TEXT PASSAGE:
Review

Janet Laurence: The Pharmacy of Plants
By Prudence Gibson
NewSouth Books, 192pp, A$49.99, 2015
ISBN 9781742234557

 

Reviewed by Sigi Jöttkandt

© all rights reserved. Printer friendly PDF version.


 

 

In the early part of the twentieth century the Indian biophysicist Sir Jagadish Bose invented an instrument for measuring plant growth. Called the ‘magnetic crescograph’, it enabled Bose to detect extremely tiny movements in the plant. So delicate was the apparatus, it compressed plant growth to a series of pulses. Picked up by the crescograph’s magnetic forces, the plant’s notoriously slow growth could be magnified tens of millions of times, enabling Bose to record its movement within a time-frame of mere seconds. The pulses showed how, far from insensate, plants are affected by the slightest of touches, and that it takes time to recover from such contact. Under such extreme magnification, plants were found to grow at a normal rate at the equivalent of 36 inches per second but as soon as they were exposed to or ‘made to imbibe’ soda water, the growth immediately ‘exalted’ by an order of ten. In contrast, ‘a puff of tobacco smoke’ was shown to instantly retard the rate (Bose 156). The crescograph demonstrated that plants are profoundly attuned to changes in the world around them, responding to passing clouds, to the sounds of crickets and even to music. Bose called the recordings of the crescograph the ‘automatic writing’ of the plant. In a lecture delivered in 1918 at Bombay University, he addressed the idea of a ‘hidden history’ of the life of the plant. Do plants write their own autographs, he wondered, and can these be made legible to the human eye?

In Janet Laurence: The Pharmacy of Plants, Prudence Gibson and Janet Laurence have created a sort of ‘aesthetic crescograph’ that would measure the effect of art’s contact with plants. This collaboration between an artist and a philosopher documents Laurence’s life-long artistic engagements with vegetal elements in their capacities as tonic and tinctures, structures and systems, and as mediations and connections between the Earth and the atmophere. However, The Pharmacy of Plants is much more than a work of art criticism. It is an extended reflection on the intersection of writing, art and the ‘nature’ of thought itself.

Following on from The Rapture of Death (2010), Gibson emerges in her second book as one of Australia’s leading voices in the developing field of plant philosophy. Seemingly a mere off-shoot from contemporary animal studies, plant studies would in fact fundamentally reframe the way we think about ‘nature’. The Moscow-born philosopher, Michael Marder, a leading exponent of what he calls ‘plant-thinking’, proposes we consider plants not merely as representatives of certain species within a biological kingdom that subsists alongside (or underneath) the animal world. Rather, they act as a synecdoche for what we call ‘nature’ itself. This synecdochal relation requires a sort of perspectival shift in which a part, coming to stand for the whole, forces a radical rethinking of the entire order of things, including the place of humanity in the natural world. It has been a long time since we thought we could occupy a position as its centre. But plant-thinking also disabuses us of the idea we inhabit a sort of parallel or sister kingdom for which the plant world acts as the life-support. As Marder remarks in his own artist/philosopher collaboration with Anaïs Tondeur, The Chernobyl Herbarium, ‘Plants […] break through concrete, growing in its cracks and upturning massive slabs with their roots. They open everything and everyone to the outside’ (50). From the perspective of plant-thinking, one must therefore begin from a more disturbing proposition, an ancestral heritage of a vegetal life engaged in very different processes of ‘thought’ and perception.

RECORDS PROVIDED:
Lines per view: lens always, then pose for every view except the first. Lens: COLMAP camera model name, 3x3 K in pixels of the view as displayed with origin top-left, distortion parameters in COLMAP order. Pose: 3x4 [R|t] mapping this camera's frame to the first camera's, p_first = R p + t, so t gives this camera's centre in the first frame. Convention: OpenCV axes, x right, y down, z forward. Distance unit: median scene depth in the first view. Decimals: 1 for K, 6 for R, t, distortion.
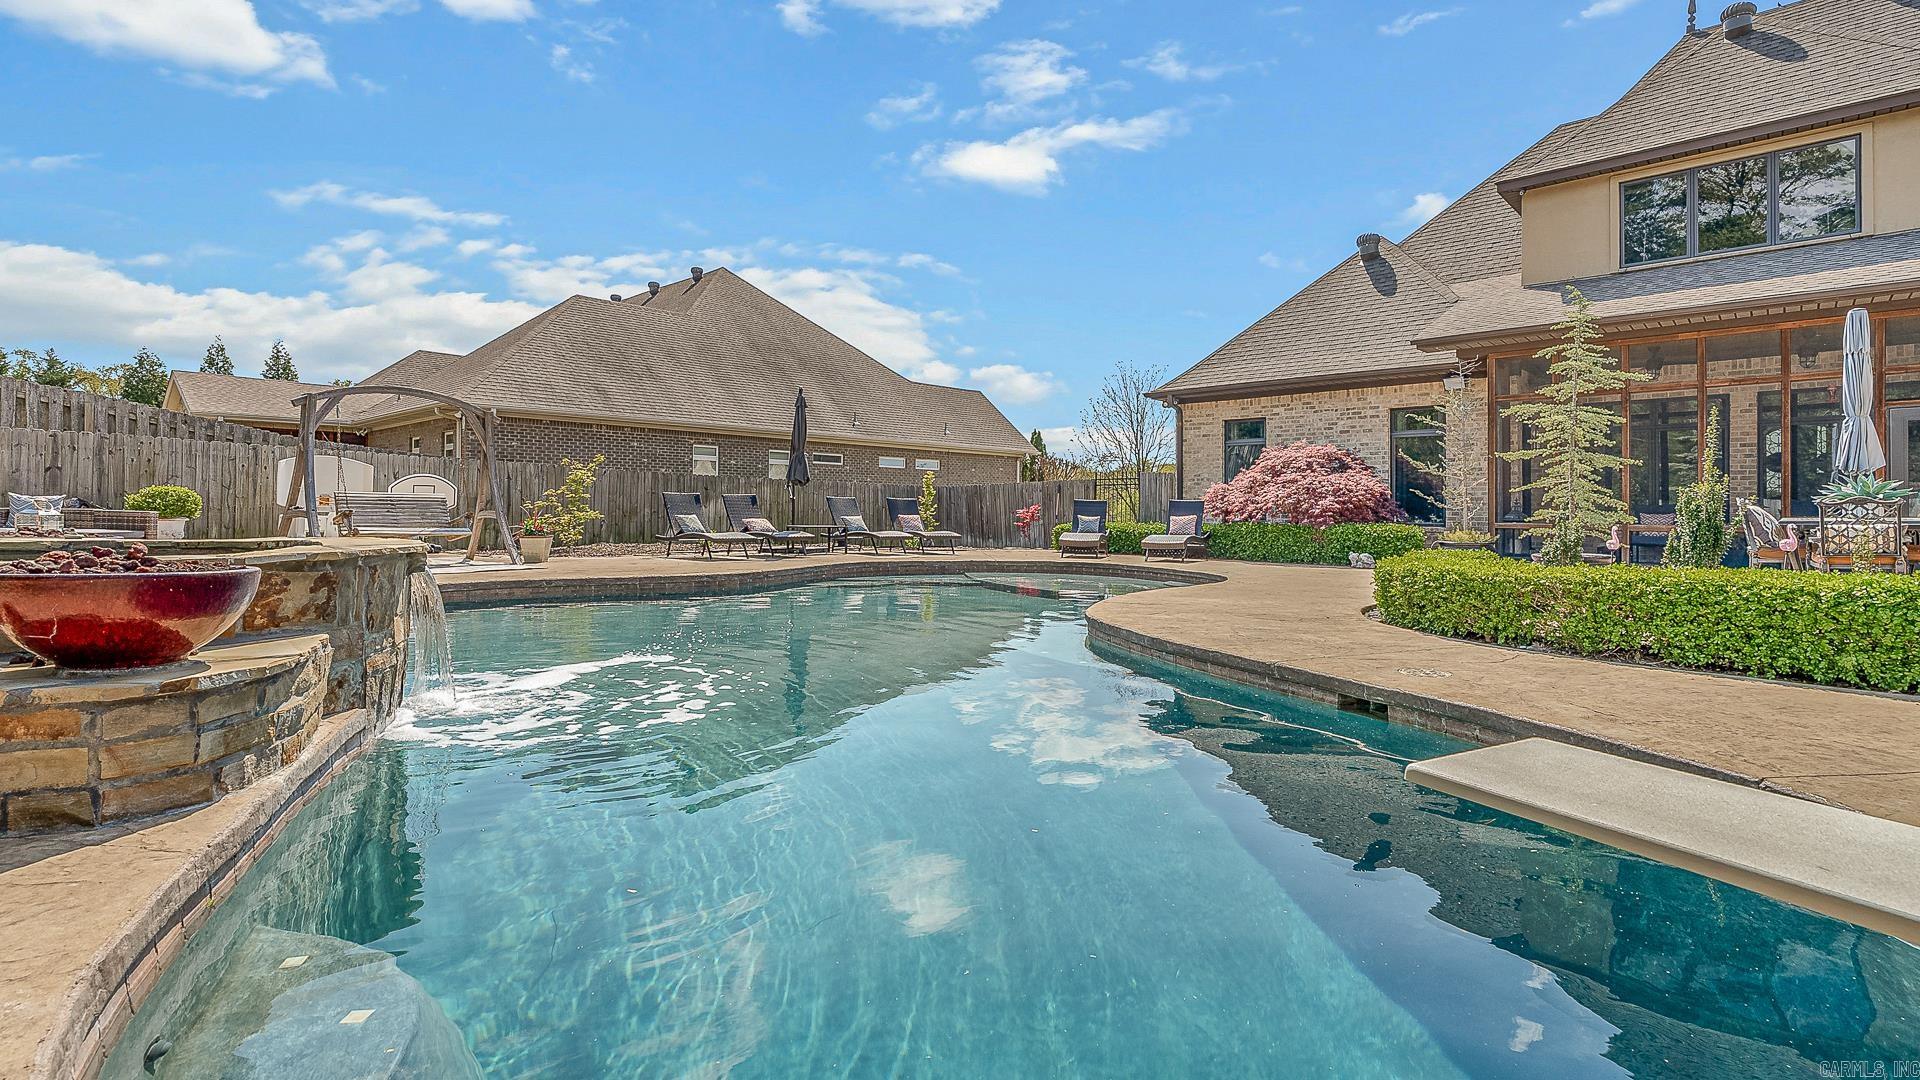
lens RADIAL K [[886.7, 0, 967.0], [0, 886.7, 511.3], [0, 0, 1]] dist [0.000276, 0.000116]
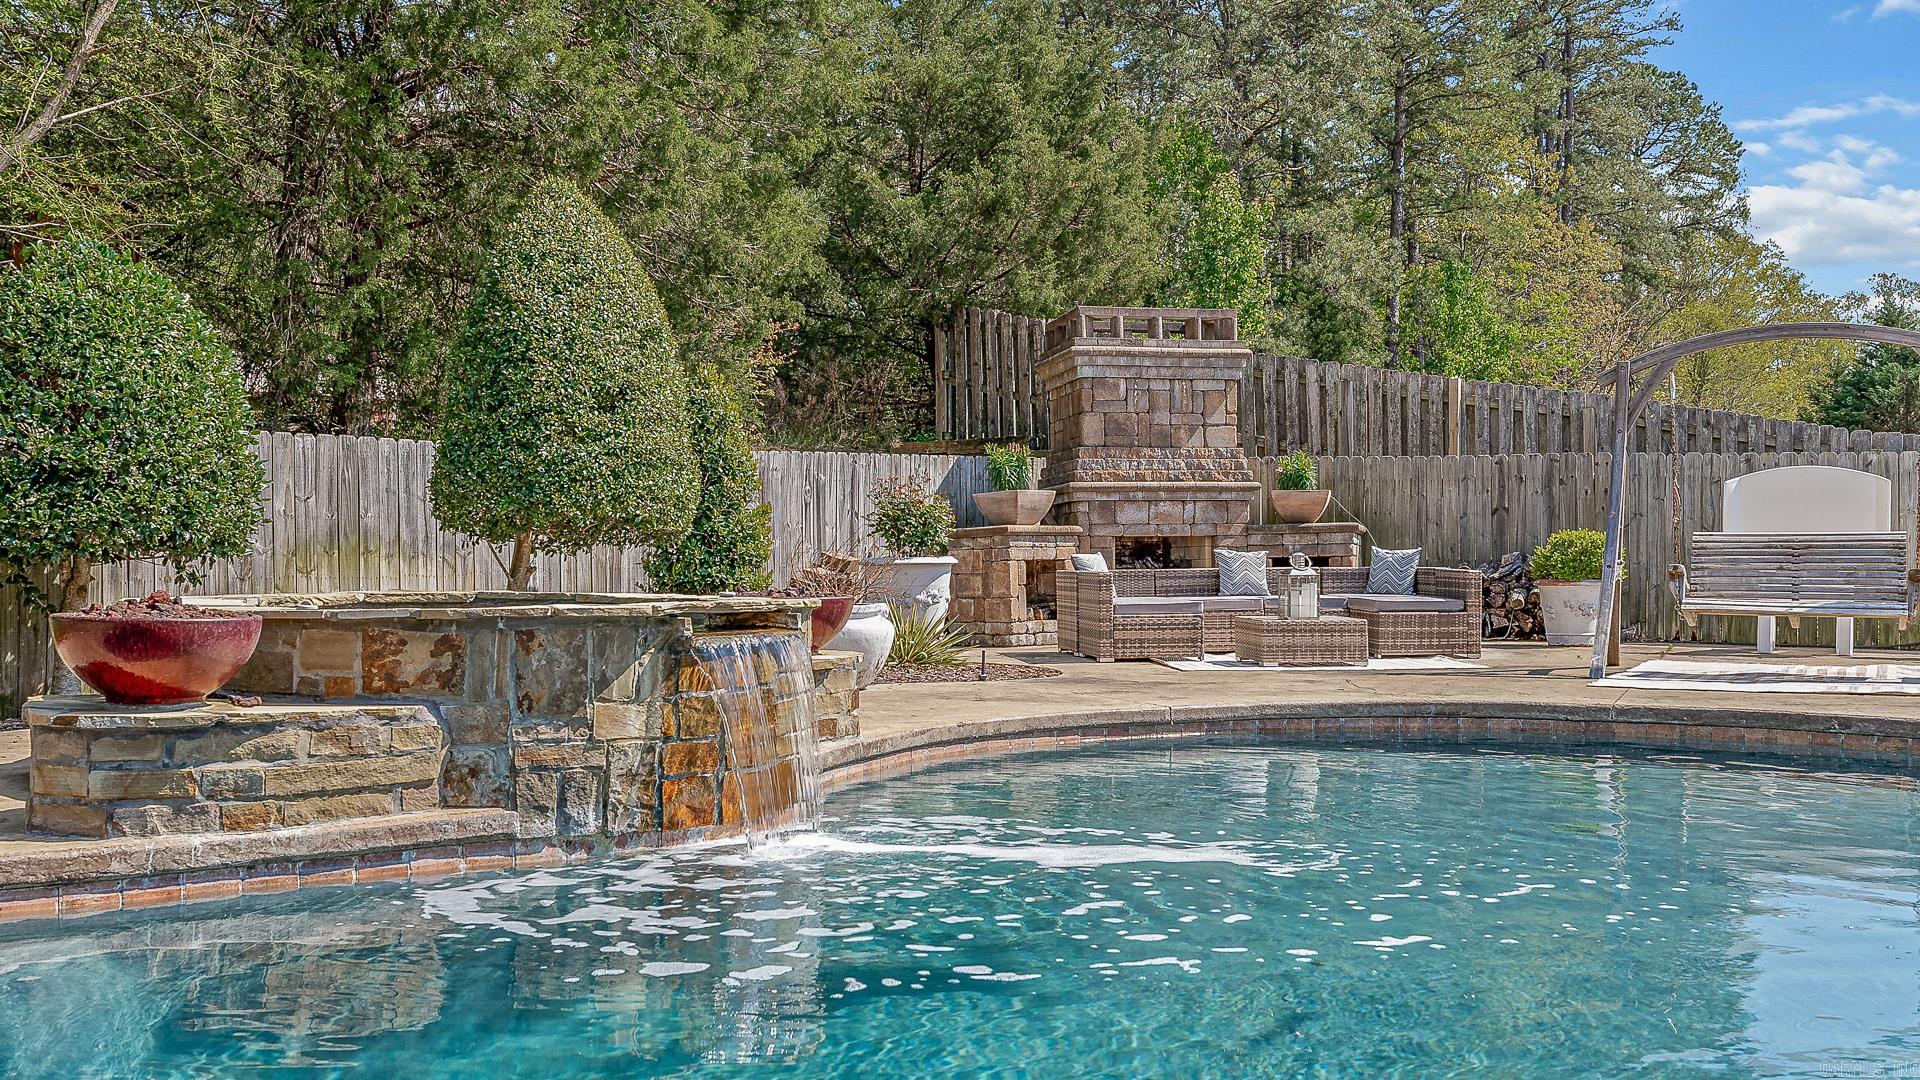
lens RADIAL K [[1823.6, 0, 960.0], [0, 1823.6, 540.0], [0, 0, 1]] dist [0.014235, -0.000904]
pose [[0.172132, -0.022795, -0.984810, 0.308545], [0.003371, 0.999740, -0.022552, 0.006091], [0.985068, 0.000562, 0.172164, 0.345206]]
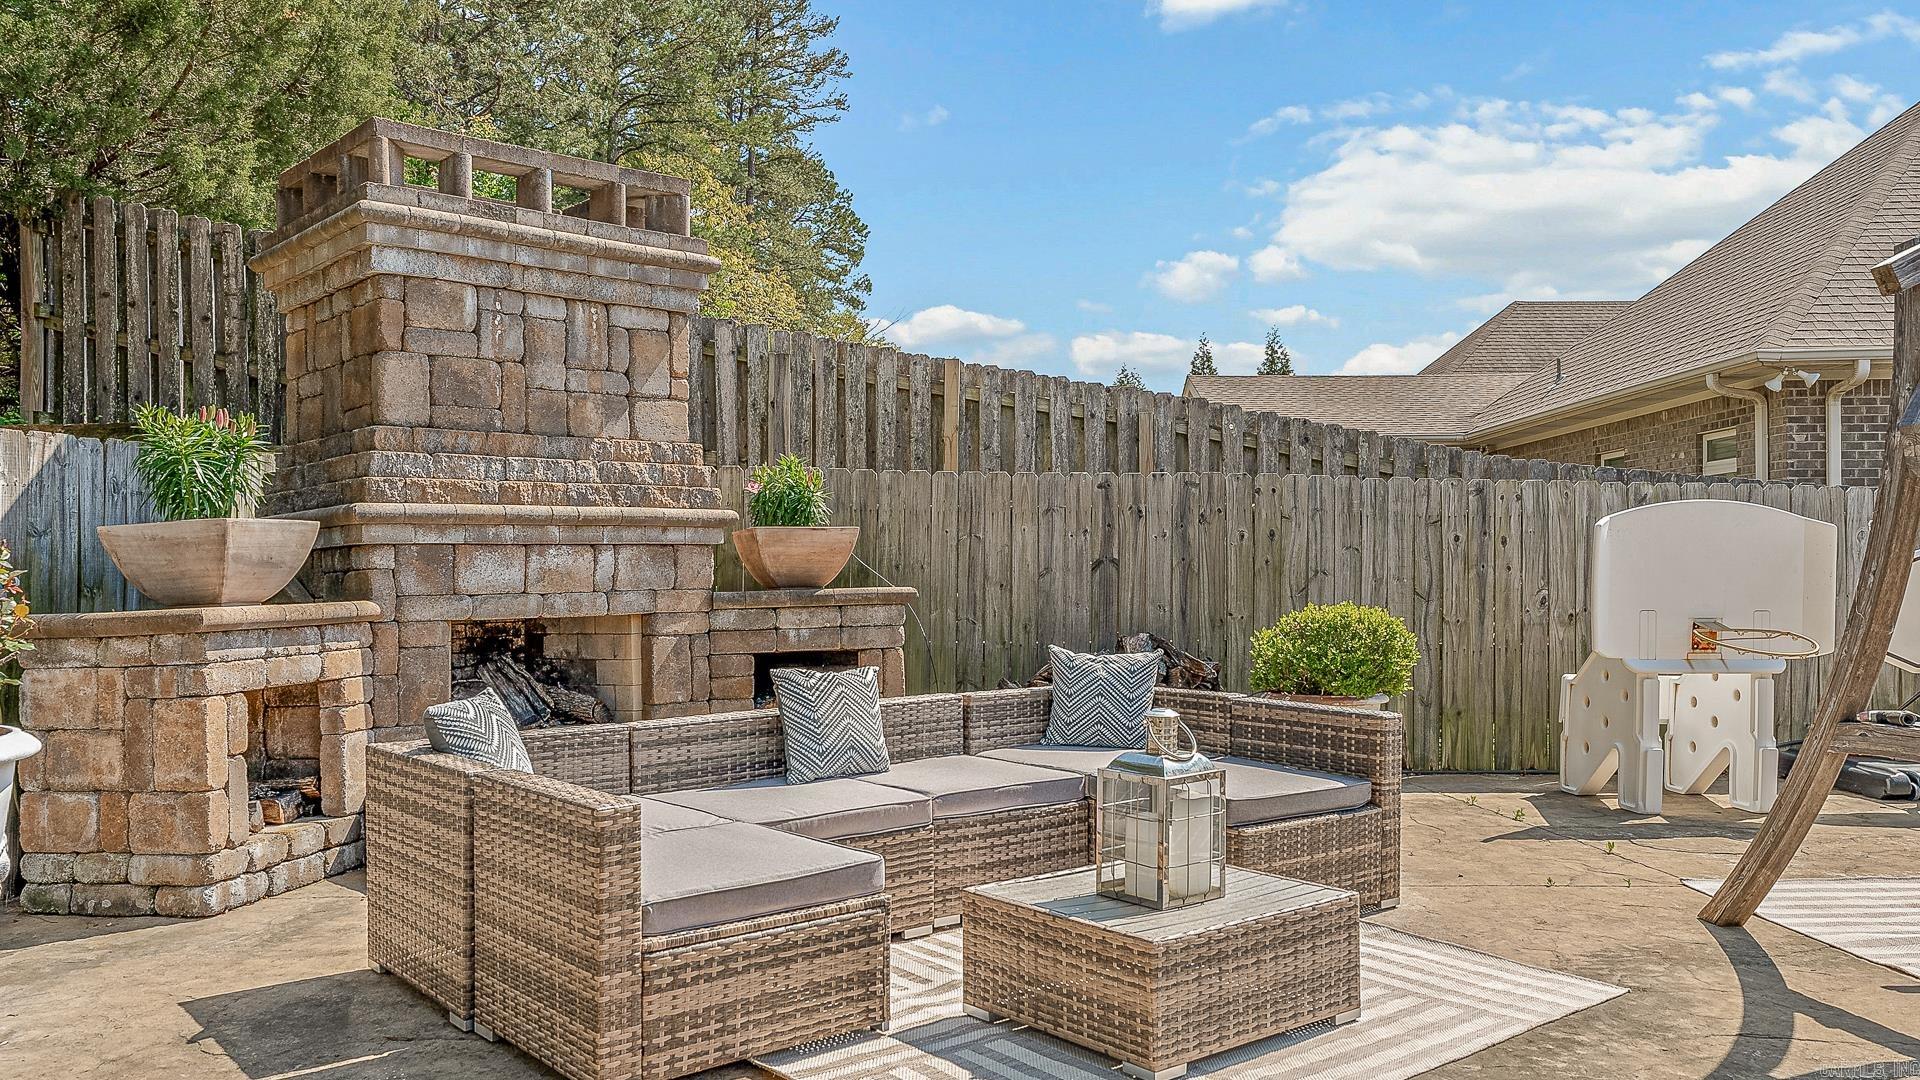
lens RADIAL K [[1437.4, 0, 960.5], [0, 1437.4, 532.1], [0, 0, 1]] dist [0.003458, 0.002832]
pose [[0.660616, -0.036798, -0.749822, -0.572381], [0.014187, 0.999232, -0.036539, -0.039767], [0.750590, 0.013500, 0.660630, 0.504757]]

EXERCISES:
**1.** Set down the passage of the book review above, starting with "In Janet Laurence: The" and going on through "of thought itself.".
**2.** In the book review above, what did Bose call the recordings made by the crescograph?

RESPONSES PER TASK:
**1.**
In Janet Laurence: The Pharmacy of Plants, Prudence Gibson and Janet Laurence have created a sort of ‘aesthetic crescograph’ that would measure the effect of art’s contact with plants. This collaboration between an artist and a philosopher documents Laurence’s life-long artistic engagements with vegetal elements in their capacities as tonic and tinctures, structures and systems, and as mediations and connections between the Earth and the atmophere. However, The Pharmacy of Plants is much more than a work of art criticism. It is an extended reflection on the intersection of writing, art and the ‘nature’ of thought itself.

**2.** The "automatic writing" of the plant.